2023年12月27日水曜日

西鶴ざんまい 番外篇19 浅沼璞


西鶴ざんまい 番外篇19
 
浅沼璞
 
 
年内に書きとめておきたいことがまだあって、今回も番外編とします。

 
番外篇15(https://hw02.blogspot.com/2023/07/15.html)でも述べましたが、本年は小津安二郎の「生誕120年 没後60年」ということで、いろいろな催し物が各地で目白押しだったようです。

小津ゆかりの地・神奈川では大規模展が神奈川近代文学館(4/1~5/28)で催されましたが、押しつまってからも鎌倉芸術館で「小津安二郎とブンガク展」(12/12~19)がありました。
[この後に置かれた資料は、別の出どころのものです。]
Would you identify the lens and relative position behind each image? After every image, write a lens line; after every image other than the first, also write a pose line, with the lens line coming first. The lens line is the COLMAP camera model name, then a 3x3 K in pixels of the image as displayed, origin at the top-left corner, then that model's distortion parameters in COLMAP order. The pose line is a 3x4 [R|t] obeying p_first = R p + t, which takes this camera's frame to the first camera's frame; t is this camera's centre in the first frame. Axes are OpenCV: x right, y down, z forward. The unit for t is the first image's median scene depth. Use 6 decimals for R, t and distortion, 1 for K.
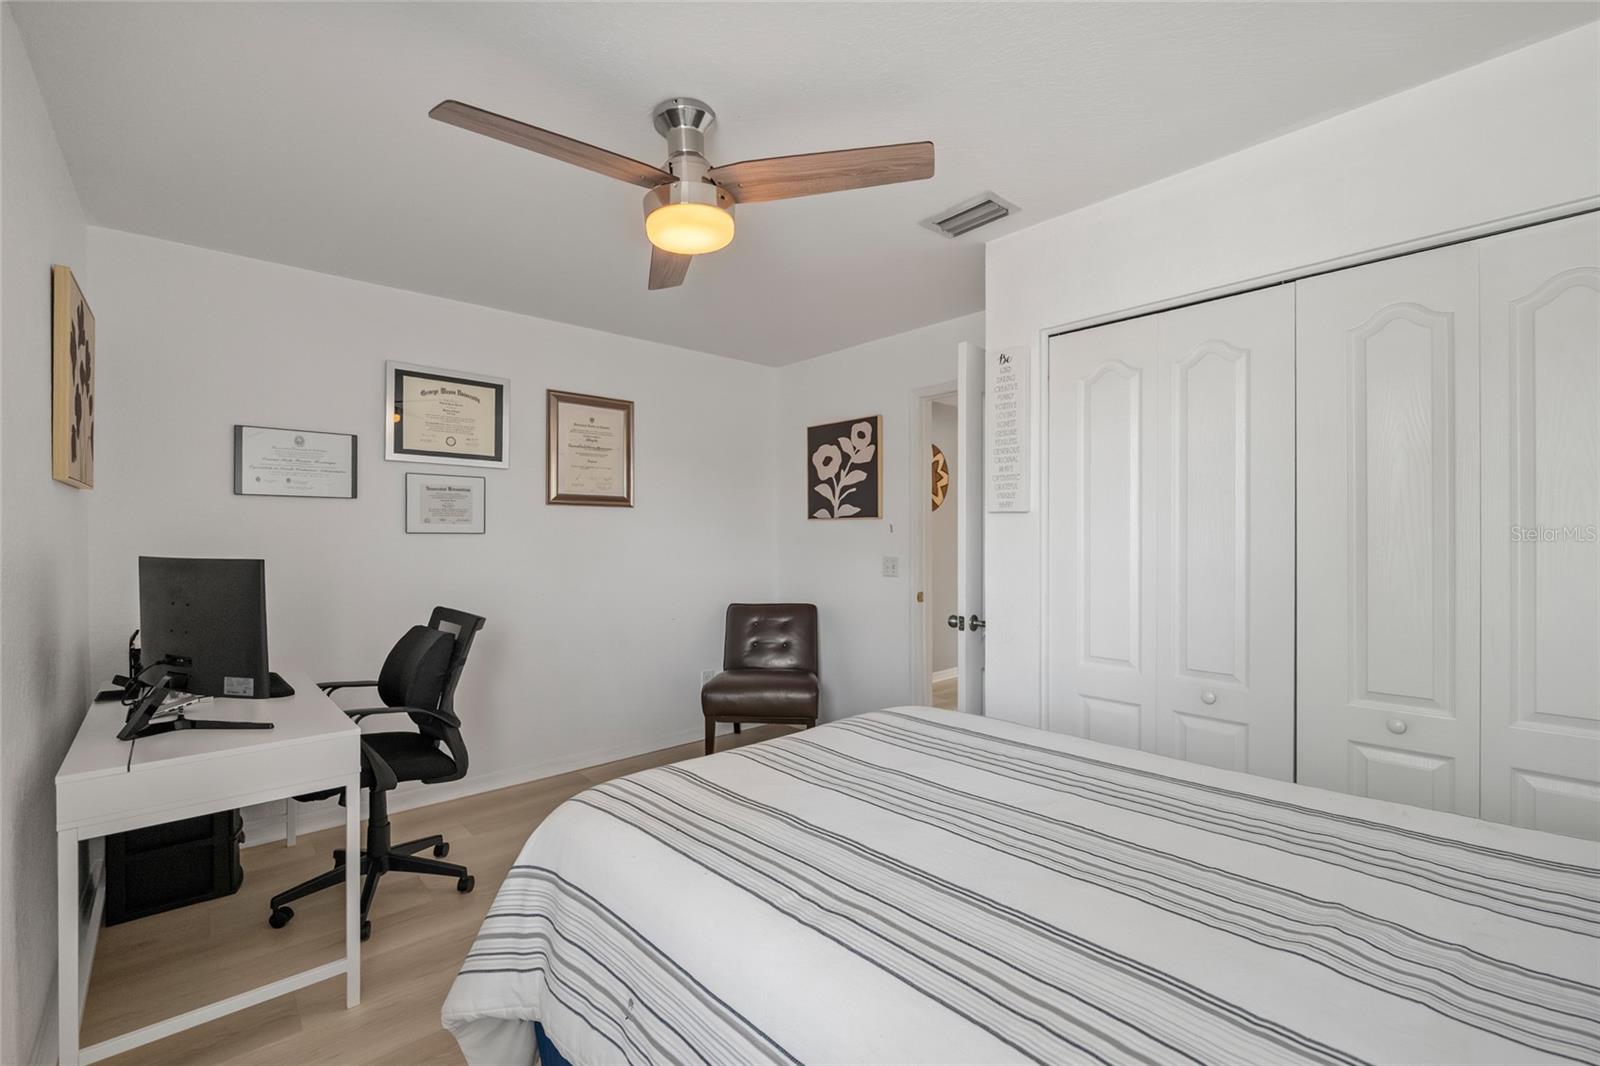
lens RADIAL K [[657.9, 0, 807.0], [0, 657.9, 529.1], [0, 0, 1]] dist [-0.016039, 0.000519]
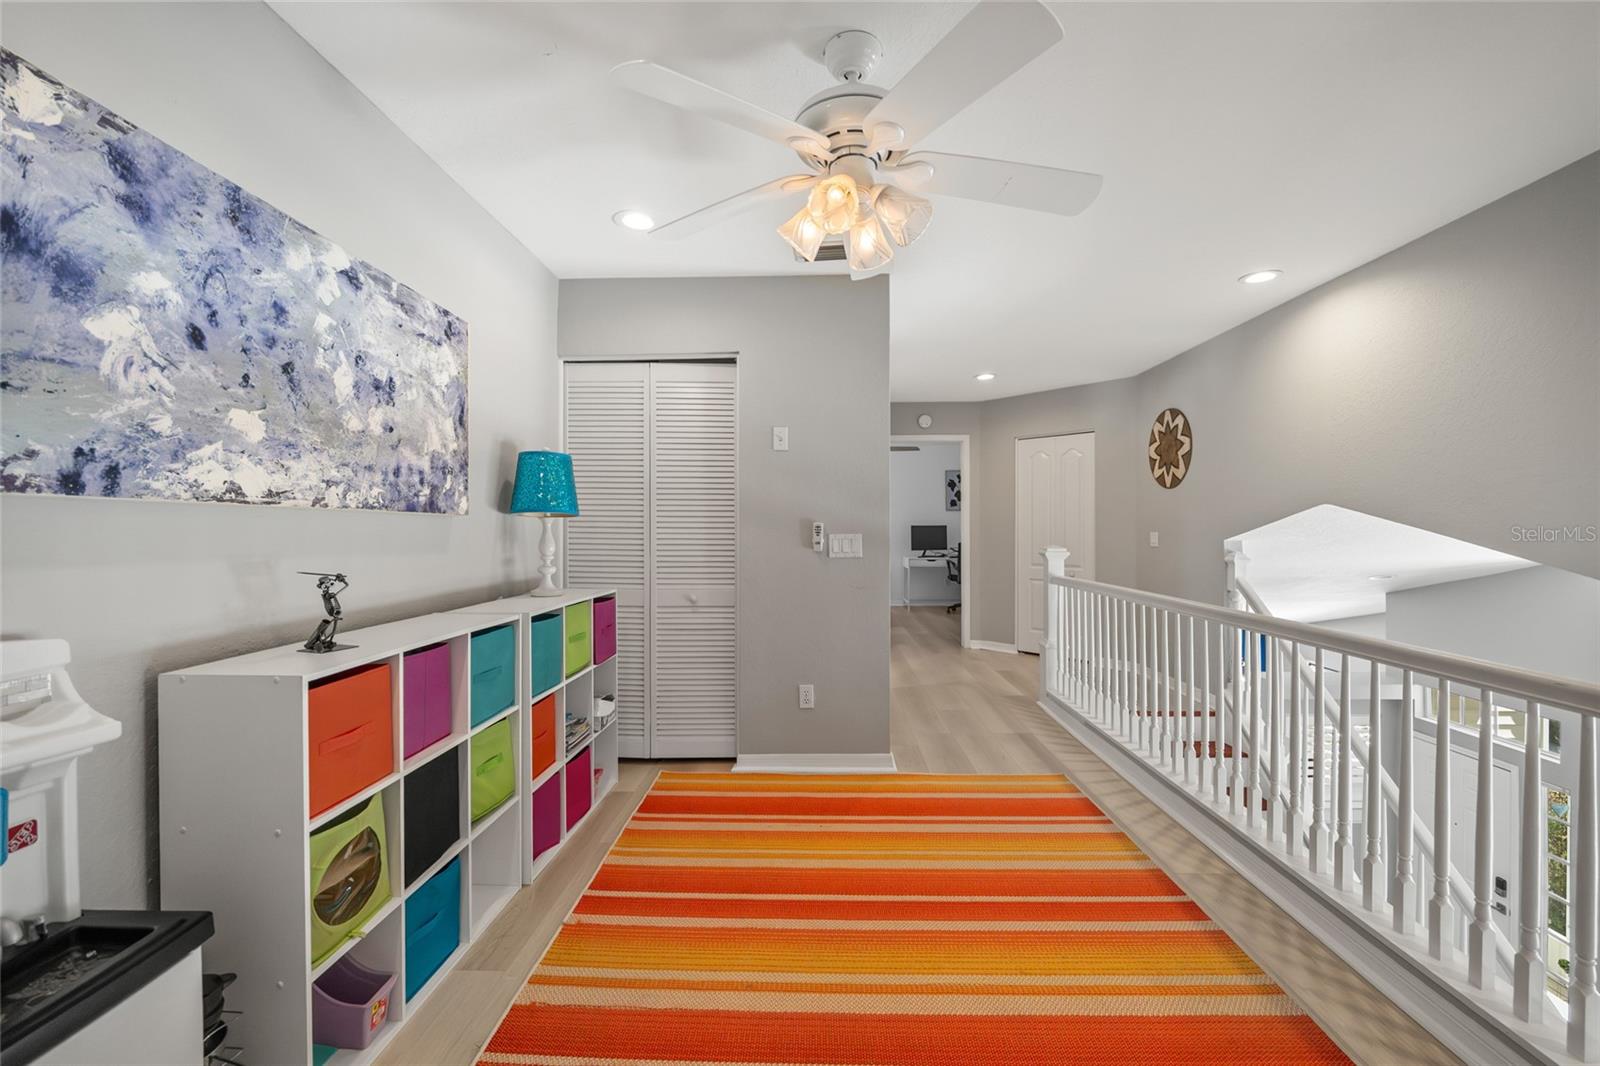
lens RADIAL K [[657.9, 0, 807.0], [0, 657.9, 529.1], [0, 0, 1]] dist [-0.016039, 0.000519]
pose [[-0.717653, 0.001795, -0.696399, 1.096418], [0.004996, 0.999984, -0.002571, 0.025914], [0.696383, -0.005324, -0.717650, 1.257245]]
誕生日にして命日の12/12にちなんだ企画でしょう。

 
旧松竹大船撮影所の一角にあるその芸術館に行ってみると、小規模ながらも「ブンガク展」の名にふさわしく、小津旧蔵の谷崎潤一郎・里見弴らの書や書簡が展示されていました。
 
しかし愚生にとって最も興味深かったのは、同じ映画監督の溝口健二との両吟を記した小津自筆の色紙でした。
 
撮影禁止でしたので、メモ帳に写し取った内容を、以下に記します(現物は縦書きですが、改行や字アキなどは極力ママとします)。
小津安二郎 書画
溝口健二の句
 白足袋のすこし
 汚れて 菫ぐさ
そして僕の句
 紫陽花にたつきの
 白き足袋をはく
   小津安二郎
(オフィス小津蔵/鎌倉文学館寄託)
両吟の下には足袋の白描、小津の署名、そして二つの落款(姓名印と関防印か)があります。季重ねながら、両句とも映画のシーンを髣髴させるように感じるのは愚生の僻目でしょうか。

 
溝口といえば『西鶴一代女』(1952年)がまず思い浮かびます。
 
学生時代、西鶴の好色物に興味を持ちながら、『好色一代女』(1686年)だけはなかなか読破できませんでした。なにか文体もストーリーも冗長な気がしてならなかったのです。
 
それが溝口映画の一代女を観てからは、主演の田中絹代のイメージに助けられ、あっさり読了できたというだけではありません。その後、一代女を読むたびに小柄な田中絹代のイメージがたち現れるのです。

 
溝口の白足袋の句を目にした際も、田中絹代ひいては一代女のイメージを打ち消せませんでした。
 
連句の心得のあった小津もまた、田中絹代ひいては一代女の面影を詠んだのかもしれません。